Segment Start: Data for processing

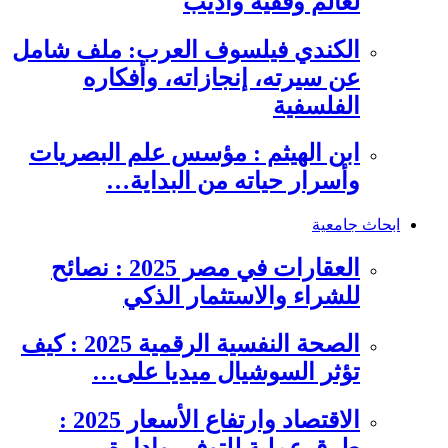
لعالم وفقيه وأديب
الكندي فيلسوف العرب: ملف شامل
عن سيرته، إنجازاته، وأفكاره
الفلسفية
ابن الهيثم : مؤسس علم البصريات
وأسرار حياته من البداية…
ابحاث جامعية
العقارات في مصر 2025 : نصائح
للشراء والاستثمار الذكي
الصحة النفسية الرقمية 2025 : كيف
تؤثر السوشيال ميديا على…
الاقتصاد وارتفاع الأسعار 2025 :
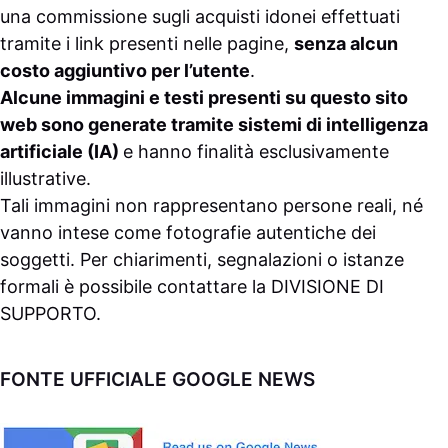
una commissione sugli acquisti idonei effettuati
tramite i link presenti nelle pagine,
senza alcun
costo aggiuntivo per l’utente
.
Alcune immagini e testi presenti su questo sito
web sono generate tramite sistemi di intelligenza
artificiale (IA)
e hanno finalità esclusivamente
illustrative.
Tali immagini non rappresentano persone reali, né
vanno intese come fotografie autentiche dei
soggetti. Per chiarimenti, segnalazioni o istanze
formali è possibile contattare la
DIVISIONE DI
SUPPORTO
.
FONTE UFFICIALE GOOGLE NEWS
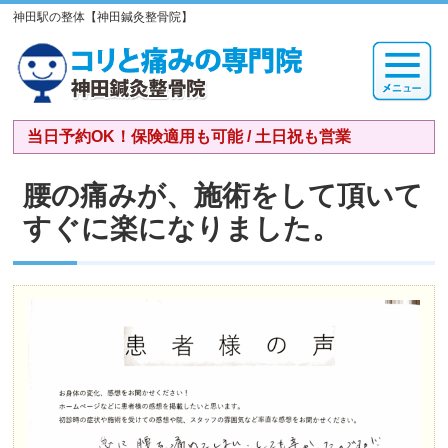
神田駅の整体【神田鍼灸整骨院】
当日予約OK！保険適用も可能 / 土日祝も営業
腰の痛みが、施術をして頂いて
すぐに楽になりました。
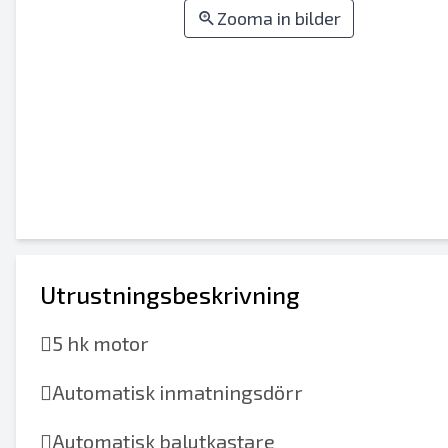
Zooma in bilder
Utrustningsbeskrivning

5 hk motor

Automatisk inmatningsdörr

Automatisk balutkastare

Segment End: Data for processing

Required action: Restate the records word for word, omitting images.

Solution for this task:
لعالم وفقيه وأديب
الكندي فيلسوف العرب: ملف شامل
عن سيرته، إنجازاته، وأفكاره
الفلسفية
ابن الهيثم : مؤسس علم البصريات
وأسرار حياته من البداية…
ابحاث جامعية
العقارات في مصر 2025 : نصائح
للشراء والاستثمار الذكي
الصحة النفسية الرقمية 2025 : كيف
تؤثر السوشيال ميديا على…
الاقتصاد وارتفاع الأسعار 2025 :
una commissione sugli acquisti idonei effettuati
tramite i link presenti nelle pagine,
senza alcun
costo aggiuntivo per l’utente
.
Alcune immagini e testi presenti su questo sito
web sono generate tramite sistemi di intelligenza
artificiale (IA)
e hanno finalità esclusivamente
illustrative.
Tali immagini non rappresentano persone reali, né
vanno intese come fotografie autentiche dei
soggetti. Per chiarimenti, segnalazioni o istanze
formali è possibile contattare la
DIVISIONE DI
SUPPORTO
.
FONTE UFFICIALE GOOGLE NEWS
神田駅の整体【神田鍼灸整骨院】
当日予約OK！保険適用も可能 / 土日祝も営業
腰の痛みが、施術をして頂いて
すぐに楽になりました。
Zooma in bilder
Utrustningsbeskrivning

5 hk motor

Automatisk inmatningsdörr

Automatisk balutkastare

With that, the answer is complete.